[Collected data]

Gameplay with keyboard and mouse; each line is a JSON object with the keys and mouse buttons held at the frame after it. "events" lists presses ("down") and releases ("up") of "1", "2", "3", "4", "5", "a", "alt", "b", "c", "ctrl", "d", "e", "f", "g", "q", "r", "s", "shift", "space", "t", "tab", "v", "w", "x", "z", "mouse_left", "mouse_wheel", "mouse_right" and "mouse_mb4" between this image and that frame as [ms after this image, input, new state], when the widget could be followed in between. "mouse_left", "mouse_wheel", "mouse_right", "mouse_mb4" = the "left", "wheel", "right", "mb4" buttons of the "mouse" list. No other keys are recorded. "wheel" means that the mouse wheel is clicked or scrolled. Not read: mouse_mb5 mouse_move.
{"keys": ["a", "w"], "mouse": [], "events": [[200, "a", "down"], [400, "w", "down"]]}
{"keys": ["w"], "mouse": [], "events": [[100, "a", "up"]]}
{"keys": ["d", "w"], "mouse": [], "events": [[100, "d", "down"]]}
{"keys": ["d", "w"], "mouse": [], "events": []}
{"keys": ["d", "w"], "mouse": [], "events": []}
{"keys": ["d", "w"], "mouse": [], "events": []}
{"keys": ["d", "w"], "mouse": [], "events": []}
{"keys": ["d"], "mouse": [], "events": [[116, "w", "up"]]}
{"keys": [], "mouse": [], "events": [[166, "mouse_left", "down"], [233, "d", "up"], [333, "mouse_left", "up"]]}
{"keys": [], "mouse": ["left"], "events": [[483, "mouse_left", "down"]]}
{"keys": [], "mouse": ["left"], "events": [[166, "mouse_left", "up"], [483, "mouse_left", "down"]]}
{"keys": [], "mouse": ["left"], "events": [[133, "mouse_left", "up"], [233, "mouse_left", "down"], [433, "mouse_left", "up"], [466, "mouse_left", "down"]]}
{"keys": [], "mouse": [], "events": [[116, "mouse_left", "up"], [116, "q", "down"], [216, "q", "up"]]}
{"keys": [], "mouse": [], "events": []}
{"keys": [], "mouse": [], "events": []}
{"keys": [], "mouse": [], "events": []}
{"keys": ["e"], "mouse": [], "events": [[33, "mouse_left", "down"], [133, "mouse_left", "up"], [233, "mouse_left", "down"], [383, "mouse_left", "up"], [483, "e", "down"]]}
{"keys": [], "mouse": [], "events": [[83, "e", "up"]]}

:: What is needed ::
Copy each line of the entries exactly.

:: Exercise output ::
Gameplay with keyboard and mouse; each line is a JSON object with the keys and mouse buttons held at the frame after it. "events" lists presses ("down") and releases ("up") of "1", "2", "3", "4", "5", "a", "alt", "b", "c", "ctrl", "d", "e", "f", "g", "q", "r", "s", "shift", "space", "t", "tab", "v", "w", "x", "z", "mouse_left", "mouse_wheel", "mouse_right" and "mouse_mb4" between this image and that frame as [ms after this image, input, new state], when the widget could be followed in between. "mouse_left", "mouse_wheel", "mouse_right", "mouse_mb4" = the "left", "wheel", "right", "mb4" buttons of the "mouse" list. No other keys are recorded. "wheel" means that the mouse wheel is clicked or scrolled. Not read: mouse_mb5 mouse_move.
{"keys": ["a", "w"], "mouse": [], "events": [[200, "a", "down"], [400, "w", "down"]]}
{"keys": ["w"], "mouse": [], "events": [[100, "a", "up"]]}
{"keys": ["d", "w"], "mouse": [], "events": [[100, "d", "down"]]}
{"keys": ["d", "w"], "mouse": [], "events": []}
{"keys": ["d", "w"], "mouse": [], "events": []}
{"keys": ["d", "w"], "mouse": [], "events": []}
{"keys": ["d", "w"], "mouse": [], "events": []}
{"keys": ["d"], "mouse": [], "events": [[116, "w", "up"]]}
{"keys": [], "mouse": [], "events": [[166, "mouse_left", "down"], [233, "d", "up"], [333, "mouse_left", "up"]]}
{"keys": [], "mouse": ["left"], "events": [[483, "mouse_left", "down"]]}
{"keys": [], "mouse": ["left"], "events": [[166, "mouse_left", "up"], [483, "mouse_left", "down"]]}
{"keys": [], "mouse": ["left"], "events": [[133, "mouse_left", "up"], [233, "mouse_left", "down"], [433, "mouse_left", "up"], [466, "mouse_left", "down"]]}
{"keys": [], "mouse": [], "events": [[116, "mouse_left", "up"], [116, "q", "down"], [216, "q", "up"]]}
{"keys": [], "mouse": [], "events": []}
{"keys": [], "mouse": [], "events": []}
{"keys": [], "mouse": [], "events": []}
{"keys": ["e"], "mouse": [], "events": [[33, "mouse_left", "down"], [133, "mouse_left", "up"], [233, "mouse_left", "down"], [383, "mouse_left", "up"], [483, "e", "down"]]}
{"keys": [], "mouse": [], "events": [[83, "e", "up"]]}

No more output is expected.